**Task goal**
Arrange every line of text from all the items below into one continuous numbered list, omitting blank lines. Leave the pictures out of your answer.

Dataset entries
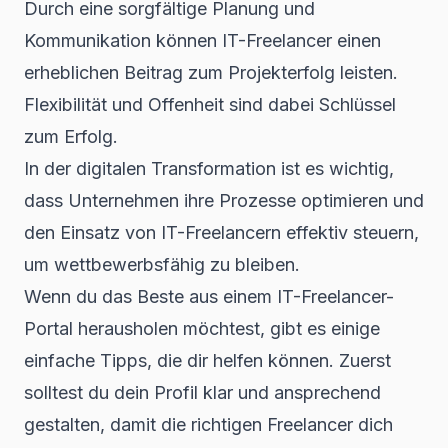
Durch eine sorgfältige Planung und
Kommunikation können IT-Freelancer einen
erheblichen Beitrag zum Projekterfolg leisten.
Flexibilität und Offenheit sind dabei Schlüssel
zum Erfolg.
In der
digitalen Transformation
ist es wichtig,
dass Unternehmen ihre Prozesse optimieren und
den Einsatz von IT-Freelancern effektiv steuern,
um wettbewerbsfähig zu bleiben.
Wenn du das Beste aus einem
IT-Freelancer-
Portal
herausholen möchtest, gibt es einige
einfache Tipps, die dir helfen können. Zuerst
solltest du dein Profil klar und ansprechend
gestalten, damit die richtigen Freelancer dich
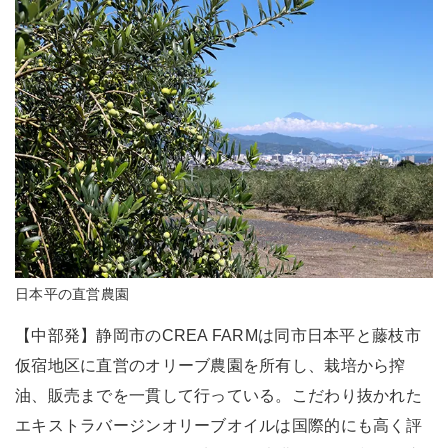
日本平の直営農園
【中部発】静岡市のCREA FARMは同市日本平と藤枝市
仮宿地区に直営のオリーブ農園を所有し、栽培から搾
油、販売までを一貫して行っている。こだわり抜かれた
エキストラバージンオリーブオイルは国際的にも高く評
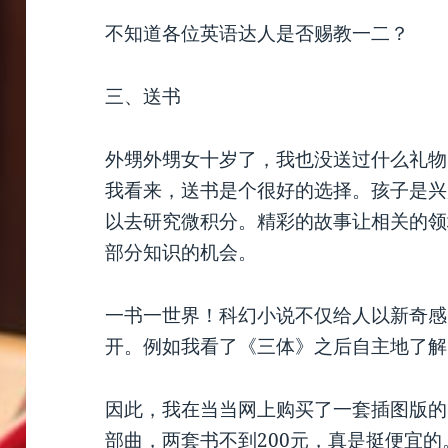
不知道各位英语达人是否赐教一二？
三、送书
外甥外甥女十岁了，我也没送过什么礼物
我看来，送书是个很好的选择。孩子是兴
以去研究微积分。精彩的故事让相关的领
部分知识的机会。
一书一世界！科幻小说不仅给人以新奇感
开。例如我看了《三体》之后自主地了解
因此，我在当当网上购买了一套插图版的
部曲，两套书不到200元，真是挺便宜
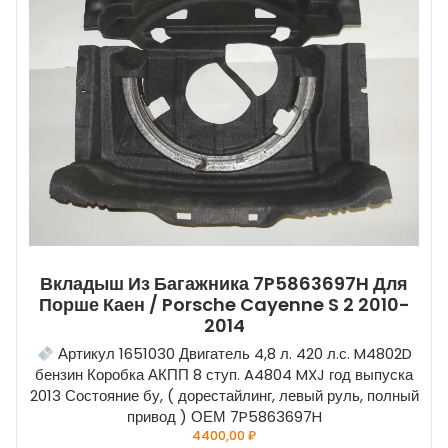
Вкладыш Из Багажника 7P5863697H Для
Порше Каен / Porsche Cayenne S 2 2010-
2014
Артикул 1651030 Двигатель 4,8 л. 420 л.с. M4802D
бензин Коробка АКПП 8 ступ. A4804 MXJ год выпуска
2013 Состояние бу, ( дорестайлинг, левый руль, полный
привод ) ОЕМ 7P5863697H
4400,00
₽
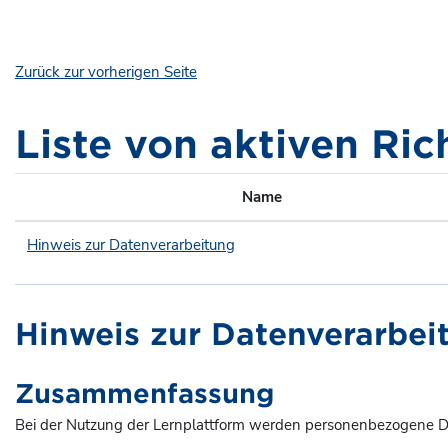
Zum Hauptinhalt
Zurück zur vorherigen Seite
Liste von aktiven Ric
Name
Hinweis zur Datenverarbeitung
Hinweis zur Datenverarbei
Zusammenfassung
Bei der Nutzung der Lernplattform werden personenbezogene Da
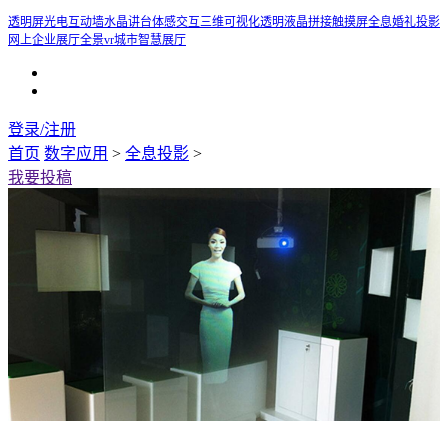
透明屏
光电互动墙
水晶讲台
体感交互
三维可视化
透明液晶拼接触摸屏
全息婚礼投影
网上企业展厅
全景vr
城市智慧展厅
登录/注册
首页
数字应用
>
全息投影
>
我要投稿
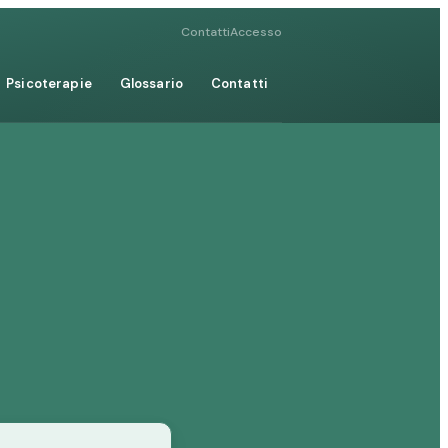
Contatti
Accesso
Psicoterapie
Glossario
Contatti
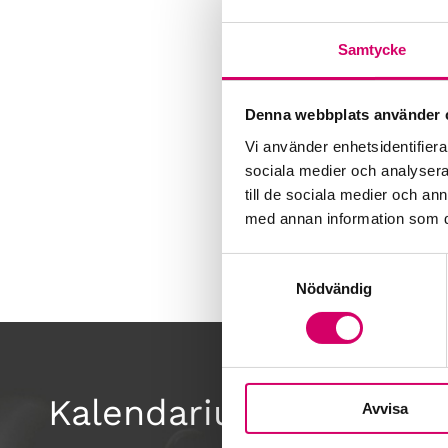
Samtycke
Denna webbplats använder 
Vi använder enhetsidentifierar
sociala medier och analysera 
till de sociala medier och a
med annan information som du 
Samtyckesval
Nödvändig
Kalendarium
Avvisa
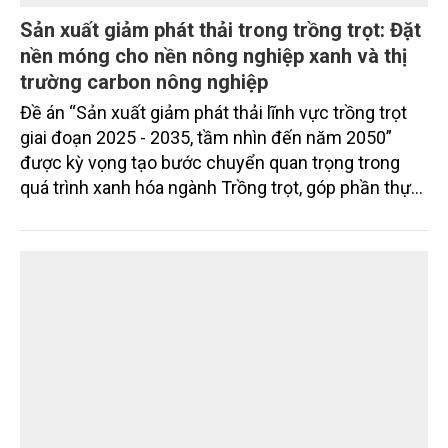
Sản xuất giảm phát thải trong trồng trọt: Đặt
nền móng cho nền nông nghiệp xanh và thị
trường carbon nông nghiệp
Đề án “Sản xuất giảm phát thải lĩnh vực trồng trọt
giai đoạn 2025 - 2035, tầm nhìn đến năm 2050”
được kỳ vọng tạo bước chuyển quan trọng trong
quá trình xanh hóa ngành Trồng trọt, góp phần thực
hiện cam kết phát thải ròng bằng “0” của Việt Nam,
đồng thời mở ra cơ hội hình thành thị trường sản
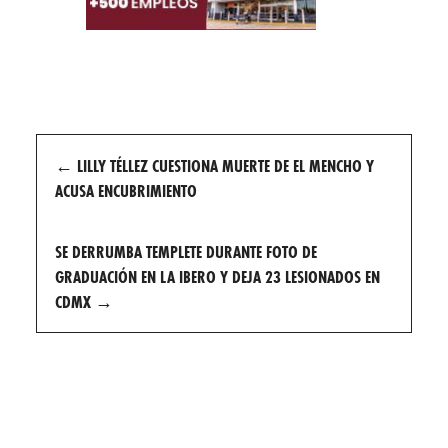
Post
←
LILLY TÉLLEZ CUESTIONA MUERTE DE EL MENCHO Y
navigation
ACUSA ENCUBRIMIENTO
SE DERRUMBA TEMPLETE DURANTE FOTO DE
GRADUACIÓN EN LA IBERO Y DEJA 23 LESIONADOS EN
CDMX
→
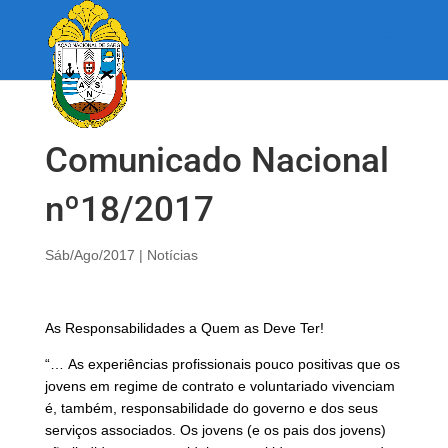
Comunicado Nacional
nº18/2017
Sáb/Ago/2017
|
Notícias
As Responsabilidades a Quem as Deve Ter!
“… As experiências profissionais pouco positivas que os
jovens em regime de contrato e voluntariado vivenciam
é, também, responsabilidade do governo e dos seus
serviços associados. Os jovens (e os pais dos jovens)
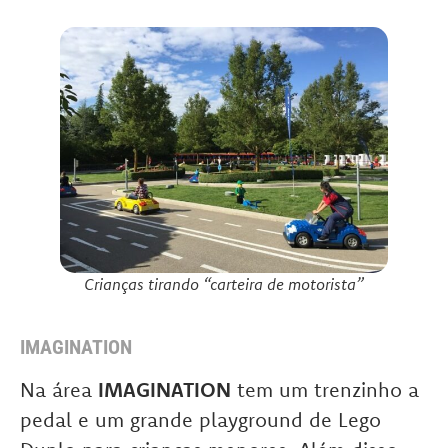
Crianças tirando “carteira de motorista”
IMAGINATION
Na área
IMAGINATION
tem um trenzinho a
pedal e um grande playground de Lego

**Task solution**
1. Durch eine sorgfältige Planung und
2. Kommunikation können IT-Freelancer einen
3. erheblichen Beitrag zum Projekterfolg leisten.
4. Flexibilität und Offenheit sind dabei Schlüssel
5. zum Erfolg.
6. In der
7. digitalen Transformation
8. ist es wichtig,
9. dass Unternehmen ihre Prozesse optimieren und
10. den Einsatz von IT-Freelancern effektiv steuern,
11. um wettbewerbsfähig zu bleiben.
12. Wenn du das Beste aus einem
13. IT-Freelancer-
14. Portal
15. herausholen möchtest, gibt es einige
16. einfache Tipps, die dir helfen können. Zuerst
17. solltest du dein Profil klar und ansprechend
18. gestalten, damit die richtigen Freelancer dich
19. 日本平の直営農園
20. 【中部発】静岡市のCREA FARMは同市日本平と藤枝市
21. 仮宿地区に直営のオリーブ農園を所有し、栽培から搾
22. 油、販売までを一貫して行っている。こだわり抜かれた
23. エキストラバージンオリーブオイルは国際的にも高く評
24. 不知道各位英语达人是否赐教一二？
25. 三、送书
26. 外甥外甥女十岁了，我也没送过什么礼物
27. 我看来，送书是个很好的选择。孩子是兴
28. 以去研究微积分。精彩的故事让相关的领
29. 部分知识的机会。
30. 一书一世界！科幻小说不仅给人以新奇感
31. 开。例如我看了《三体》之后自主地了解
32. 因此，我在当当网上购买了一套插图版的
33. 部曲，两套书不到200元，真是挺便宜
34. Вкладыш Из Багажника 7P5863697H Для
35. Порше Каен / Porsche Cayenne S 2 2010-
36. 2014
37. Артикул 1651030 Двигатель 4,8 л. 420 л.с. M4802D
38. бензин Коробка АКПП 8 ступ. A4804 MXJ год выпуска
39. 2013 Состояние бу, ( дорестайлинг, левый руль, полный
40. привод ) ОЕМ 7P5863697H
41. 4400,00
42. ₽
43. Zum Hauptinhalt
44. Zurück zur vorherigen Seite
45. Liste von aktiven Ric
46. Name
47. Hinweis zur Datenverarbeitung
48. Hinweis zur Datenverarbei
49. Zusammenfassung
50. Bei der Nutzung der Lernplattform werden personenbezogene Da
51. 透明屏
52. 光电互动墙
53. 水晶讲台
54. 体感交互
55. 三维可视化
56. 透明液晶拼接触摸屏
57. 全息婚礼投影
58. 网上企业展厅
59. 全景vr
60. 城市智慧展厅
61. 登录/注册
62. 首页
63. 数字应用
64. >
65. 全息投影
66. >
67. 我要投稿
68. Contatti
69. Accesso
70. Psicoterapie
71. Glossario
72. Contatti
73. Samtycke
74. Denna webbplats använder 
75. Vi använder enhetsidentifierar
76. sociala medier och analysera 
77. till de sociala medier och a
78. med annan information som du 
79. Samtyckesval
80. Nödvändig
81. Kalendarium
82. Avvisa
83. Sản xuất giảm phát thải trong trồng trọt: Đặt
84. nền móng cho nền nông nghiệp xanh và thị
85. trường carbon nông nghiệp
86. Đề án “Sản xuất giảm phát thải lĩnh vực trồng trọt
87. giai đoạn 2025 - 2035, tầm nhìn đến năm 2050”
88. được kỳ vọng tạo bước chuyển quan trọng trong
89. quá trình xanh hóa ngành Trồng trọt, góp phần thực
90. hiện cam kết phát thải ròng bằng “0” của Việt Nam,
91. đồng thời mở ra cơ hội hình thành thị trường sản
92. Post
93. ←
94. LILLY TÉLLEZ CUESTIONA MUERTE DE EL MENCHO Y
95. navigation
96. ACUSA ENCUBRIMIENTO
97. SE DERRUMBA TEMPLETE DURANTE FOTO DE
98. GRADUACIÓN EN LA IBERO Y DEJA 23 LESIONADOS EN
99. CDMX
100. →
101. Comunicado Nacional
102. nº18/2017
103. Sáb/Ago/2017
104. |
105. Notícias
106. As Responsabilidades a Quem as Deve Ter!
107. “… As experiências profissionais pouco positivas que os
108. jovens em regime de contrato e voluntariado vivenciam
109. é, também, responsabilidade do governo e dos seus
110. serviços associados. Os jovens (e os pais dos jovens)
111. Crianças tirando “carteira de motorista”
112. IMAGINATION
113. Na área
114. IMAGINATION
115. tem um trenzinho a
116. pedal e um grande playground de Lego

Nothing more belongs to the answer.